The condition often prompts sufferers to visit an emergency department, as the symptoms can become unbearable. The study identified almost 500 individuals who entered emergency departments that were suffering from nausea and vomiting, finding that among the regular cannabis users (defined by the study as more than three times a week), 92% of the sufferers received IV fluids and had bloodwork done, and 43% of them had repeat emergency visits for similar symptoms.
CHS is a condition that is not well-known; the study itself says that cannabinoid hyperemesis syndrome can often be an “overlooked diagnosis” for nausea and vomiting.
It has received a bit more attention in Canada in recent times, however, as CBC News reported on one sufferer’s condition back in November of 2016.

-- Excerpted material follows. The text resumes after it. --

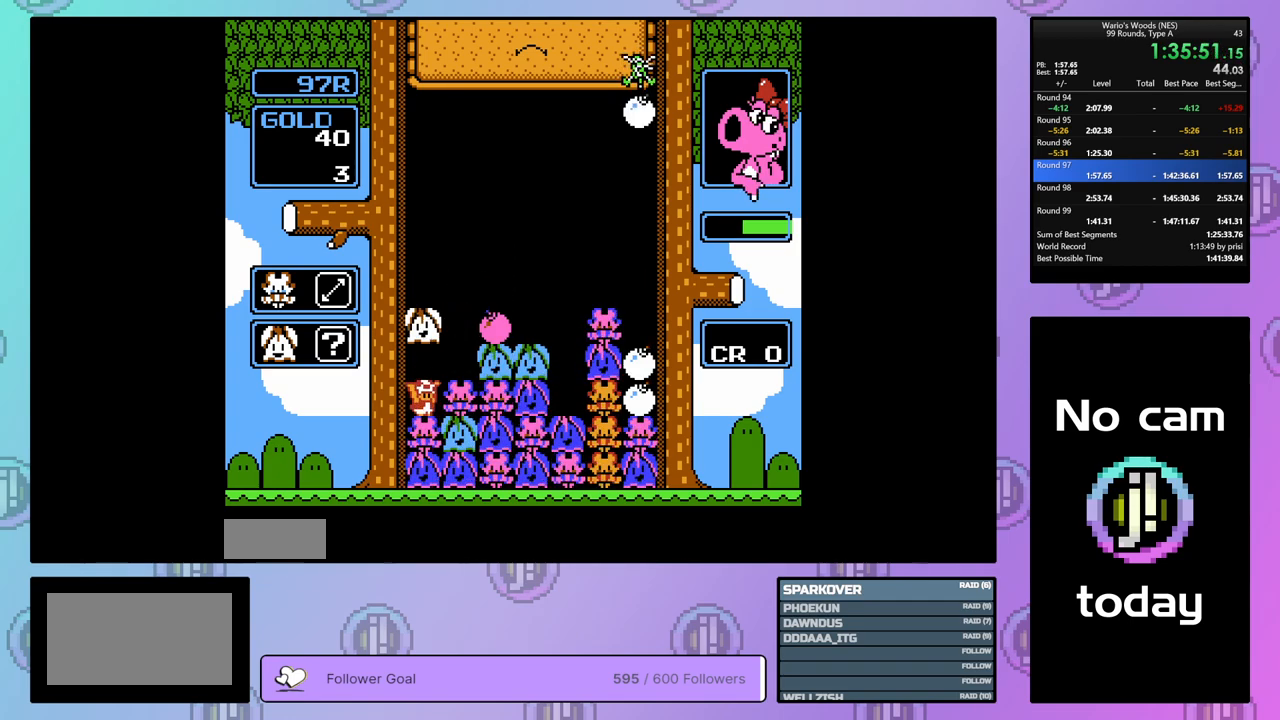
{"buttons": ["B", "DPAD_RIGHT"], "events": [[167, "DPAD_UP", "up"], [367, "B", "down"], [500, "DPAD_RIGHT", "down"]]}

At the time, the subject of the story, Dawn Rae Downton, told CBC news that she’s “afraid that people are walking into trouble” when they start taking medical marijuana, adding that “I want to protect people, I want to warn people.”
Earlier that year, CTV News did its own story, with a patient named Dave who said that he was a 25-year marijuana smoker and recently began to suffer from these symptoms. He spoke live on CTV National News, saying it was hard to find doctors in Ontario that had a specialty in the condition, and that he began to feel better only three to four weeks after he stopped smoking (he also suspected that it might have had to do with the shatter he had begun to smoke at the time).
The study, published in the Canadian Journal of Emergency Medicine, found that CHS may not be screened for in patients who come into emergency departments. “When did you last smoke marijuana,” isn’t a question you often hear in the emergency room, but the study suggests that emergency departments screen for cannabis use and possible CHS when a patient presents with relevant symptoms.
While the study doesn’t speak to how common CHS is with cannabis consumers, the lack of clinical data and research illuminates how rare it might be. Still, the Canadian government would be wise to study the condition and include warnings about it alongside cannabis sales so that consumers and their health care providers can identify it as it happens. And it would be a prudent step for the Canadian government to take; CBC reported last year that according to one expert, in “American states like Colorado, where marijuana is legal, hospitals are reporting a spike in the number of people reporting cyclical vomiting conditions.”